COLLOQUIUM | Prof. Michael Ewing-Chow: "A Theory of ASEAN Integration" (27 April 2012, 11h - 12.30h, room 1021)
This colloquium will be presented by Michael Ewing-Chow, Associate Professor and WTO Chair in the Faculty of Law at the National University of Singapore.
The following questions are proposed to be discussed:
1. Is ASEAN really about Integration?
2. Is ASEAN really about ASEAN or can we understand it as part of a larger Asian phenomenon?
3. What then is the Theory of ASEAN Integration?

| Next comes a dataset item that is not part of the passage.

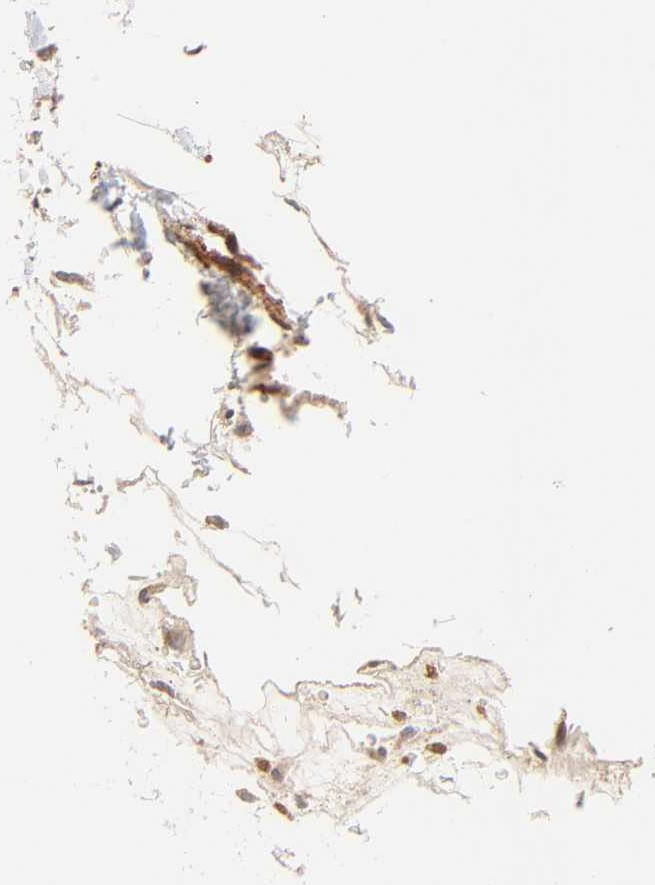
{"staining": {"intensity": "moderate", "quantity": ">75%", "location": "cytoplasmic/membranous"}, "tissue": "urothelial cancer", "cell_type": "Tumor cells", "image_type": "cancer", "snomed": [{"axis": "morphology", "description": "Urothelial carcinoma, Low grade"}, {"axis": "topography", "description": "Urinary bladder"}], "caption": "This image demonstrates immunohistochemistry staining of low-grade urothelial carcinoma, with medium moderate cytoplasmic/membranous expression in about >75% of tumor cells.", "gene": "NEMF", "patient": {"sex": "female", "age": 60}}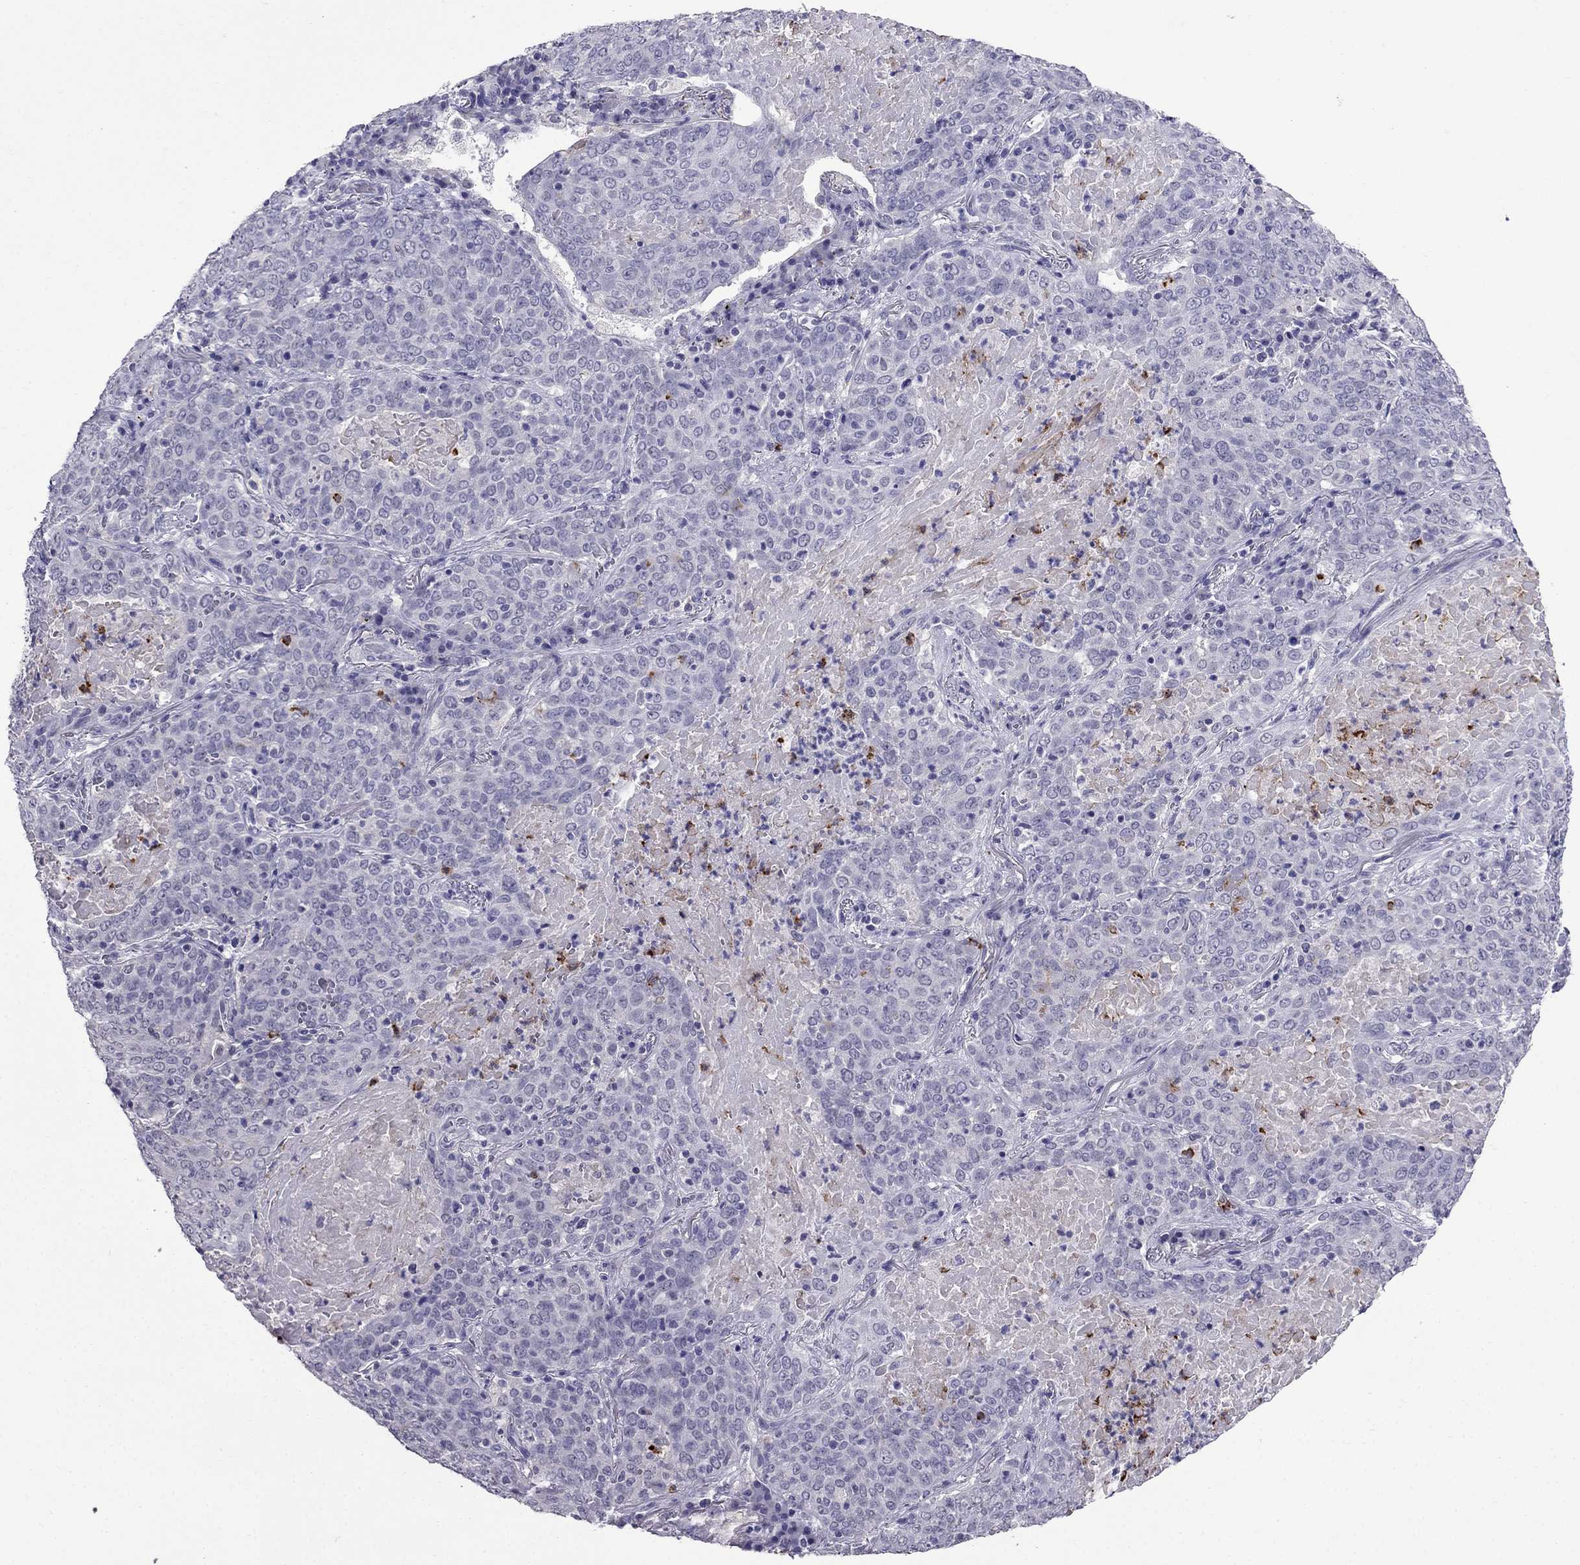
{"staining": {"intensity": "negative", "quantity": "none", "location": "none"}, "tissue": "lung cancer", "cell_type": "Tumor cells", "image_type": "cancer", "snomed": [{"axis": "morphology", "description": "Squamous cell carcinoma, NOS"}, {"axis": "topography", "description": "Lung"}], "caption": "The photomicrograph displays no significant staining in tumor cells of lung cancer.", "gene": "OLFM4", "patient": {"sex": "male", "age": 82}}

From the time of its establishment in 1967 under the Bangkok Declaration, the Association of Southeast Asian Nations (ASEAN) has relied more on diplomacy rather than law. Political relations within the region were managed by consultation and consensus and declaratory statements, while treaties denoting binding legal obligations – particularly with effective dispute settlement mechanisms – were few. The founders of ASEAN responded to the existing regional distrust created by some prior military confrontations by focusing on confidence building activities rather any concrete integration efforts. The discourse of ASEAN at that time, in contrast to the European experience, may in hindsight be said to be marked by the absence of any grand ambition or deep theory.
However, upon the 40th anniversary of this regional organisation in 2007, the 10 ASEAN member states signed the ASEAN Charter stating that: “We, the Peoples of the Member States of the Association of South East Asian Nations … [h]ereby decide to establish, through this Charter, the legal and institutional framework for ASEAN.” For the first time in its history of over four decades, the Legal and the Institutional were brought to the forefront of ASEAN discourse. There is now a clearly expressed intention to work towards further integration and a self-understanding that legal and institutional structures will have to be developed to support the integration efforts.
Nevertheless, there remains a perhaps Asian reticence to express a vision similar in semiotic value to the Schuman Declaration in Europe. Instead, Blueprints for each of the three ASEAN Communities – the Political-Security Community, Economic Community and Socio-Cultural Community – have been formulated and adopted as well as numerous new treaties and protocols often with detailed technical obligations and dispute settlement procedures.